Filmmakers Justin Benson and Aaron Moorhead are obviously a creative duo. Their contribution to the modern day omnibus horror film V/H/S Viral (2014) remains one of the best of the lot while their third film, Spring (2014), is an inventive post-modern creature-feature with enormous heart. Basically, the guys love weirdly spliced-up genre.
And that’s exactly what we get with their latest effort, The Endless. Tackling such diverse themes as time travel, cultish mind altering brainwashing and the simple dynamics of brotherly love, it’s a film never short on ideas or suspended tension. That’s also its weakness, however.
Compiled through a series of half baked ideas and a general atmosphere of wanting to reveal as little as possible while maintaining a superiority of weirdness, some may find The Endless an invigorating exercise in low-fi theatrics. I found it to be a fairly insufferable, empty drama whose minor ideas about the bond of family far outweighed the ‘hocus-pocus’ larger story of possible UFO visitation and anguished time loops.

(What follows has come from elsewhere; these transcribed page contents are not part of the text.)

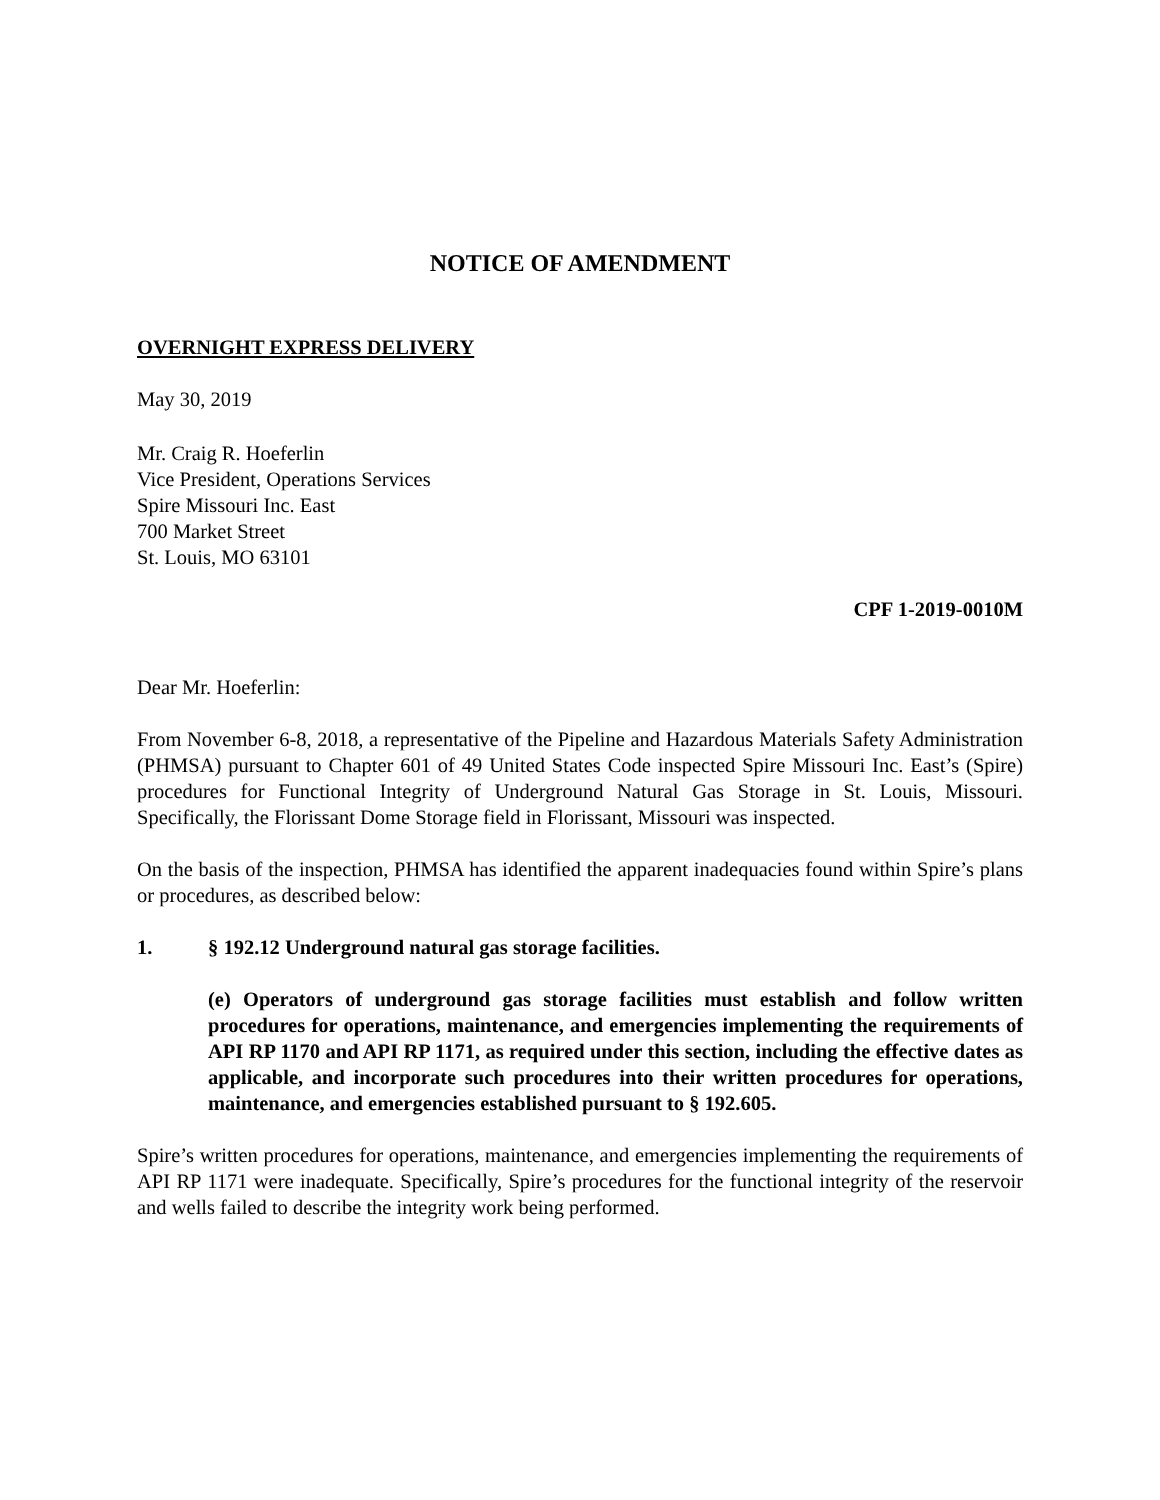NOTICE OF AMENDMENT
OVERNIGHT EXPRESS DELIVERY
May 30, 2019
Mr. Craig R. Hoeferlin
Vice President, Operations Services
Spire Missouri Inc. East
700 Market Street
St. Louis, MO 63101
CPF 1-2019-0010M
Dear Mr. Hoeferlin:
From November 6-8, 2018, a representative of the Pipeline and Hazardous Materials Safety Administration (PHMSA) pursuant to Chapter 601 of 49 United States Code inspected Spire Missouri Inc. East’s (Spire) procedures for Functional Integrity of Underground Natural Gas Storage in St. Louis, Missouri. Specifically, the Florissant Dome Storage field in Florissant, Missouri was inspected.
On the basis of the inspection, PHMSA has identified the apparent inadequacies found within Spire’s plans or procedures, as described below:
1. § 192.12 Underground natural gas storage facilities.
(e) Operators of underground gas storage facilities must establish and follow written procedures for operations, maintenance, and emergencies implementing the requirements of API RP 1170 and API RP 1171, as required under this section, including the effective dates as applicable, and incorporate such procedures into their written procedures for operations, maintenance, and emergencies established pursuant to § 192.605.
Spire’s written procedures for operations, maintenance, and emergencies implementing the requirements of API RP 1171 were inadequate. Specifically, Spire’s procedures for the functional integrity of the reservoir and wells failed to describe the integrity work being performed.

The more honest ‘family angle’ is represented by directors Benson and Moorhead, taking the roles of like-named brothers fending for themselves in low paying jobs as the film opens. The more emotionally malleable of the two is Aaron. It’s he who receives a package one day with a VHS tape (of course) inviting him back to the “cult compound” the brothers once escaped a few years ago after the death of their parents.
Reluctantly, Justin gives in and the brothers return to Camp Arcadia. It’s in this introductory portion that The Endless mostly succeeds. The hints of strangeness are embedded all around the brothers — i.e., why does the guy known as Shitty Carl (James Jordan) simply walk around over and over, ignoring any and all communication — but Benson and Moorhead are careful to root their narrative in murky interactions and just enough intrigue to create an unsettling atmosphere.
Likewise, group leader Hal (Tate Ellington) and female accomplice Anna (Callie Hernandez) strike the perfect balance between folksy homeliness and new-age outlook, causing the viewer to wonder if brothers Justin and Aaron are simply damaged goods too fragile to recognize the simple organic ‘hippie-ness’ of the community.
It’s not long after that when things begin to fall off the rails, though, and time, place, memory and self become tortured imprints of the past. The Endless gets explanatory, if one could even call it that, but it also loses momentum, choosing to stretch its wonky ideas out into long portions of the film that feel like strained seriousness more than genuine storytelling.
Watching The Endless, I’m reminded of similar independent sci-fi excursions also known as ‘challenging.’ The films of Shane Carruth, for example, trade in some of the same esoteric ideas of time travel like Primer (2004) or man’s ultimate connection to others in the universe as he explored in the wonderfully weird Upstream Color (2013). All of these efforts share a willingness to expand and confront genre with radical (and low budget) means. It may not always make sense, but we go with the filmmaker’s drive and energy.
The problem with The Endless is its energy and drive constantly rev up and then go nowhere. By the film’s finale, I felt like one of its poor souls wrapped up in a time warp, constantly teased by the prospect of escape, then battered with having to do it all over again.
The Endless opens on Friday, May 11 at the Angelika Film Center in Dallas.